5. Finally, you are ready to add the softer veggies – your tomatoes and spinach. These veggies cook really fast, so I like to add them just long enough to absorb some of the lovely flavours in the pan but not so long that it goes super soggy! About 5 minutes is all you need, then you get to transfer the entire skillet’s ingredients over to your pot which should be simmering away nicely by now.
Once your entire pot is complete, you want to let it simmer over a medium heat for about 30 minutes.

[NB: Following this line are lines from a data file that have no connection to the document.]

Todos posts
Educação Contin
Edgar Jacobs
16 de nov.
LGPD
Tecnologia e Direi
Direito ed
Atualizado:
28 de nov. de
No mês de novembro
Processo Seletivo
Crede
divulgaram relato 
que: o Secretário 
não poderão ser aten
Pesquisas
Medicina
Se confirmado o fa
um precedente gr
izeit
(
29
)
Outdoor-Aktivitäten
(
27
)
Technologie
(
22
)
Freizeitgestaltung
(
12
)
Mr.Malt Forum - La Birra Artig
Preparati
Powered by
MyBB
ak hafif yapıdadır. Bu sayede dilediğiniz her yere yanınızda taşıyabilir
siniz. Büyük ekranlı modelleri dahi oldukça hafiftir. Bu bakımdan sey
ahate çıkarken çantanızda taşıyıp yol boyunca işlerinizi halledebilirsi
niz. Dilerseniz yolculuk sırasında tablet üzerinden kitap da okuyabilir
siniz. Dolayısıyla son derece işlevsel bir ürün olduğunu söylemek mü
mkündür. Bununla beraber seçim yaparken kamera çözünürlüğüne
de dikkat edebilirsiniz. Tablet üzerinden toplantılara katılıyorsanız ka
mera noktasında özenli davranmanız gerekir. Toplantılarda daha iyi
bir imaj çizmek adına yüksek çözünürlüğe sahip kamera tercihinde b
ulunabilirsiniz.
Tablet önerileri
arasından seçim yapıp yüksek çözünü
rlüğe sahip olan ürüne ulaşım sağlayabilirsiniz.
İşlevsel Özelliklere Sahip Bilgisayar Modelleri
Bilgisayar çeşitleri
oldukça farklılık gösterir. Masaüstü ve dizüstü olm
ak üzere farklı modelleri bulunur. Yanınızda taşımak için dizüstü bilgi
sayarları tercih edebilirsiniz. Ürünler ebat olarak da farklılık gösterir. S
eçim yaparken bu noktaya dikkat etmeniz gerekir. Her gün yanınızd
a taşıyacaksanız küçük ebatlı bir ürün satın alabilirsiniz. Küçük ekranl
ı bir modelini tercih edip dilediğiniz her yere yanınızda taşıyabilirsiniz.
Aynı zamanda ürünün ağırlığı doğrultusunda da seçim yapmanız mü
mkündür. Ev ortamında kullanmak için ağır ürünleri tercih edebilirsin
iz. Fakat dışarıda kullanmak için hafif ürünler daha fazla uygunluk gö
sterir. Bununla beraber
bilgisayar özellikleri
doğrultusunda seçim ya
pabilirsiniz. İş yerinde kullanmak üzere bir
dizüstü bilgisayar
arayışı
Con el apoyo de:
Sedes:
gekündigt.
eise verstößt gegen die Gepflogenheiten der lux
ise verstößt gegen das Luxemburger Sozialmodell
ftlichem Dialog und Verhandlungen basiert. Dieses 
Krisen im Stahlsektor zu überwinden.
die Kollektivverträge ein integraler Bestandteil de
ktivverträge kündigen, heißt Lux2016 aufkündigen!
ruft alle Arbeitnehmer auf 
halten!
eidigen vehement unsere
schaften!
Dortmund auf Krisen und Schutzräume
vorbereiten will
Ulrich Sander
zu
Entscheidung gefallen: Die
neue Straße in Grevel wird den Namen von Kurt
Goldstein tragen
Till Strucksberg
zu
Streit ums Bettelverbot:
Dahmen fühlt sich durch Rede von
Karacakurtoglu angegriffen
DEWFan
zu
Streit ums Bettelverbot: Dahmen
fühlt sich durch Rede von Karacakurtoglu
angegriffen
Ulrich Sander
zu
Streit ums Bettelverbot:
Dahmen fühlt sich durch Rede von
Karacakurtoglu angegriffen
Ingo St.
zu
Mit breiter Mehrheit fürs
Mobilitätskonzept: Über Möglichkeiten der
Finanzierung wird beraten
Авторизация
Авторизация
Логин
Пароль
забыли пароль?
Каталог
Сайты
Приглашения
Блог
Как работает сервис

At this point, all you are doing is waiting for your pasta to cook to the level of softness you like. So just keep an eye on it once in a while and use your own judgement. This soup is very filling, but if you have left-overs you can easily keep it in the fridge for lunch the next day or freeze it for a later date. I don’t usually present any side dishes with this meal as the soup itself contains your meat, veggie and carb requirements. But if you really want, you can also add some dinner rolls, a caesar salad or a fruit platter.
If you try this recipe, please let me know how you and your family liked it or if you made any adjustments you think is worth it for others to try too. Enjoy!